Я был уверен, что этим «высоким правительственным наградам» давно уже никто не придает никакого значения.
В 39-м, увидав на улице человека с орденом Ленина на груди, мы, мальчишки, бежали за ним толпой, гадая, кого именно из героев, имена которых мы знали наперечет, посчастливилось нам встретить: Ляпидевского? Леваневского? Мазурука? Водопьянова?
В 60-е, о которых я сейчас вспоминаю, носителей даже самых высоких государственных орденов были уже тьмы, и тьмы, и тьмы.
В это время уже у всех на слуху были сразу ставшие знаменитыми строки Слуцкого:
Орденов теперь никто не носит,Планки носят только дураки…
В это самое время моя теща — учительница — получила за выслугу лет тот самый орден Трудового Красного Знамени, которого с таким волнением (дадут? Не дадут?) ждал к своему семидесятилетию Виктор Борисович. И как же мы все потешались над бедной нашей Анной Макаровной, которая с истовой серьезностью отнеслась к «высокой правительственной награде», которой была удостоена.

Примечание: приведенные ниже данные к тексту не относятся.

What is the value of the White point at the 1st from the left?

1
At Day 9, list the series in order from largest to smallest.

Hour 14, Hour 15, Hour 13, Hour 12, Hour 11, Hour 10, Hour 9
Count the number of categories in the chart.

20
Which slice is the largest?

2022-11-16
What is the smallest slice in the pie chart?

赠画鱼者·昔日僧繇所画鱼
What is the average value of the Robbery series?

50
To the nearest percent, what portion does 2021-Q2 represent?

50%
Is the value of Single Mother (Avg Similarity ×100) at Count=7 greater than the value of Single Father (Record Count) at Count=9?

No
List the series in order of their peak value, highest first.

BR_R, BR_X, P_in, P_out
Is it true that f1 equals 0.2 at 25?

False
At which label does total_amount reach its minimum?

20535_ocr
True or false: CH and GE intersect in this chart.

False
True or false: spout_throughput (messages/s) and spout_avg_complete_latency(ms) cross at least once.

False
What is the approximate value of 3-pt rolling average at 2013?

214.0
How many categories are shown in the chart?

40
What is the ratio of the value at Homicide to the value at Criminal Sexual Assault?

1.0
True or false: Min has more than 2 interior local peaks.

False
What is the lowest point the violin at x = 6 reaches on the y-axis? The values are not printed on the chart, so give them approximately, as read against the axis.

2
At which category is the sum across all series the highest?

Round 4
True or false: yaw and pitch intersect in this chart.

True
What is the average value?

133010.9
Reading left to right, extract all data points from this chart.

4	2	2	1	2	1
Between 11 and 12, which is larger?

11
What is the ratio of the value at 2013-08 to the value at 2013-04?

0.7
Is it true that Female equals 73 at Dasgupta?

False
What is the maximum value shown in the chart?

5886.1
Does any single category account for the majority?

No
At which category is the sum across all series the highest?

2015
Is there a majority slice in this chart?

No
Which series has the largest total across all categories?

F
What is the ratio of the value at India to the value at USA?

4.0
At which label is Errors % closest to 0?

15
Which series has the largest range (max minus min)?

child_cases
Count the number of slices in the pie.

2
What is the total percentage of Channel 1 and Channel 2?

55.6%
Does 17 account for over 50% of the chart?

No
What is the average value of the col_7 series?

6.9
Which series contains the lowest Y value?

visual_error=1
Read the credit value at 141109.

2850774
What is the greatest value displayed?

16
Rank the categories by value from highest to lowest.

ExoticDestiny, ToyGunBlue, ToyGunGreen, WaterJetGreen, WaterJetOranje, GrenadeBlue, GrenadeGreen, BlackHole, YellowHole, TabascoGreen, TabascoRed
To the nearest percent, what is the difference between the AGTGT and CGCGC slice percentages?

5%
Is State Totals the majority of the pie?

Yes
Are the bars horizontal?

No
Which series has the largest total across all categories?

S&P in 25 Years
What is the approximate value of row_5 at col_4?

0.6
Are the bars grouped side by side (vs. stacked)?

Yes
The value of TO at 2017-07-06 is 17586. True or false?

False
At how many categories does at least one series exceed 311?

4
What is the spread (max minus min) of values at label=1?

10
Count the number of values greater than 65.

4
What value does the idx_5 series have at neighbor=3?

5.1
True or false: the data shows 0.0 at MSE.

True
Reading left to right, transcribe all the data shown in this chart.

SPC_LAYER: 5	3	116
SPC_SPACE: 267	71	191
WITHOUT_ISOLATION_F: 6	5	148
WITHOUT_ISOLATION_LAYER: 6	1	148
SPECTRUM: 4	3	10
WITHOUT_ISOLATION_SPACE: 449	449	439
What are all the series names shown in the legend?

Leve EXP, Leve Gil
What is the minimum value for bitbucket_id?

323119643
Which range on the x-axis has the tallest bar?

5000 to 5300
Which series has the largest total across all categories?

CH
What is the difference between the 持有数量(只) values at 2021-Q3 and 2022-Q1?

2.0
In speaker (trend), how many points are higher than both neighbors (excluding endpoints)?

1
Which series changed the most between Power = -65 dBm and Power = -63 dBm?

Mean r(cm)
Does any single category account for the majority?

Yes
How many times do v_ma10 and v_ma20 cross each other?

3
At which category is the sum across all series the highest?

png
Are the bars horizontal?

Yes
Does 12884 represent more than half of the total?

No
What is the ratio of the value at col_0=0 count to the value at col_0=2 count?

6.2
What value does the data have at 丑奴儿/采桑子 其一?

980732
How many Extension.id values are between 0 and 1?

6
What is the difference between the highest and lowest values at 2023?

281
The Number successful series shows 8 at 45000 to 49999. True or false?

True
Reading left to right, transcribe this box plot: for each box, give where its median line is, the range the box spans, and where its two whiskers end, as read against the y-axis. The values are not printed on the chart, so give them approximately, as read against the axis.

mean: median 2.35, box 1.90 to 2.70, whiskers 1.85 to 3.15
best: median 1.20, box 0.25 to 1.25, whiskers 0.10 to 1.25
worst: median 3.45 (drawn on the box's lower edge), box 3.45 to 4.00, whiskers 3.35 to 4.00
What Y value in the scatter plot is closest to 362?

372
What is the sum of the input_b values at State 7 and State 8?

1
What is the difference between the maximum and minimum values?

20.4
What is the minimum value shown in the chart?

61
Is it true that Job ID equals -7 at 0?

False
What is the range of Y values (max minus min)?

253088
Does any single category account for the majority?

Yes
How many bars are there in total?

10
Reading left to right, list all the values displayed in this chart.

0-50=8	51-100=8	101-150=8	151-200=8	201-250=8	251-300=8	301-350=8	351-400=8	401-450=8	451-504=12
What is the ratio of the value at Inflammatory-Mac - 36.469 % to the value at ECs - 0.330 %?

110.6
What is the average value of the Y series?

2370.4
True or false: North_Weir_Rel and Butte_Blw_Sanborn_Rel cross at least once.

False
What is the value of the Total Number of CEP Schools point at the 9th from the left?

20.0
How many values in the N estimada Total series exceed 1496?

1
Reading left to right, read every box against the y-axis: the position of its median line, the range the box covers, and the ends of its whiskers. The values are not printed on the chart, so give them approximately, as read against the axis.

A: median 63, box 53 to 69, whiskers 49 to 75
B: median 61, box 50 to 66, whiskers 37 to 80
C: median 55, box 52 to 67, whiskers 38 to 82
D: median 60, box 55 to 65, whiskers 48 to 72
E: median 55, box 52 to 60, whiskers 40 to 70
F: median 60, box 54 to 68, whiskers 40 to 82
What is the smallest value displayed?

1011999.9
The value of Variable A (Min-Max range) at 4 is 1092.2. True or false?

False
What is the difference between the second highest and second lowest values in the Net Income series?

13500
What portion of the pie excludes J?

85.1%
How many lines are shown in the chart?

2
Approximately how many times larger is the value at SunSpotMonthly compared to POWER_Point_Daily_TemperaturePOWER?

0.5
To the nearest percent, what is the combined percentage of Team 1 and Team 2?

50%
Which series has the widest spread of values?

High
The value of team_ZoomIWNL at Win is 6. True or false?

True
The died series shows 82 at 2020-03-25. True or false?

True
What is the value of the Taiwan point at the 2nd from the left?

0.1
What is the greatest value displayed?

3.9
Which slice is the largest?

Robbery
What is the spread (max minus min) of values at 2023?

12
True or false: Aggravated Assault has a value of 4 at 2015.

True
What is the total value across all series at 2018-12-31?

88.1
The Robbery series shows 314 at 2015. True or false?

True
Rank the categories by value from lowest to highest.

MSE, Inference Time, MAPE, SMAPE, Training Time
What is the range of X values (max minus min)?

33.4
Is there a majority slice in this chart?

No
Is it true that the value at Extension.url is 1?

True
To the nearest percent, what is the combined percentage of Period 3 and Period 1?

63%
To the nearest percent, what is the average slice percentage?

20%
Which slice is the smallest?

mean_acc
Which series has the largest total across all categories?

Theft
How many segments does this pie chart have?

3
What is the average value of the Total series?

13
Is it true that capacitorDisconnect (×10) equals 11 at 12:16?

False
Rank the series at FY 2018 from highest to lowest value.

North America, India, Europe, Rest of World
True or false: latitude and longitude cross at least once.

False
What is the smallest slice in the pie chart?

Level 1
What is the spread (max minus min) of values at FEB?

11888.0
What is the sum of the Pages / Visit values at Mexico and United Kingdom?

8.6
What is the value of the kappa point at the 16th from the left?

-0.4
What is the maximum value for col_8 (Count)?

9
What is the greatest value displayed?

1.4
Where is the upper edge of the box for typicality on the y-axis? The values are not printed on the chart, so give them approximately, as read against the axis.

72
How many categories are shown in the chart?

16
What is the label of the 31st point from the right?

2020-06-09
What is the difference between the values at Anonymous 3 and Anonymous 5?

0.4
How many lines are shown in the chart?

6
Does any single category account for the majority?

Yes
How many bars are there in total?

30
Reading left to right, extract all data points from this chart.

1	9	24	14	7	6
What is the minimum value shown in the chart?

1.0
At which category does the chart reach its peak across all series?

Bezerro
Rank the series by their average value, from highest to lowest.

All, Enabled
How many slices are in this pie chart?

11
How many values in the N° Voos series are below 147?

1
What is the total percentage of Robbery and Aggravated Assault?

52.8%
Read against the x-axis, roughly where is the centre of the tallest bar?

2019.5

Помню, еще в сороковых — сразу после победы — зашла у нас, молодых, речь о том, сколько развелось нынче орденоносцев и как девальвировались поэтому ордена, к которым с таким пиететом мы относились когда-то. Кто-то сказал, что надобно ведь учитывать и то, что самые героические подвиги в годы войны стали явлением массовым. А мой отец, прислушивавшийся к нашему разговору, юмористически вздохнул:
— Вообще-то, по справедливости, надо было бы наградить орденом каждого, кто жил при советской власти. Заслужили…
Вспоминаю еще один поразивший меня тогда (возвращаюсь опять в 60-е) случай.
В «Известиях» было напечатано письмо группы передовых рабочих. В сущности, это был донос «передовиков» на четверых своих товарищей, которые были награждены медалями («За доблестный труд», кажется, или еще что-то в этом роде), но не отнеслись к этой высокой правительственной награде с должным уважением. Не соизволили даже явиться куда надо, чтобы свои медали получить.
За этим «Письмом в редакцию» вскоре последовали другие, дружно осуждавшие незадачливых медаленосцев. И наконец месяца через два сюжет завершился традиционной рубрикой: «По следам наших выступлений», из которой мы узнали, что двое работяг (из четверых) признали свою вину и покаялись, а двое были этих наград торжественно лишены. Так, значит, и не уговорили их взять эти злополучные медали.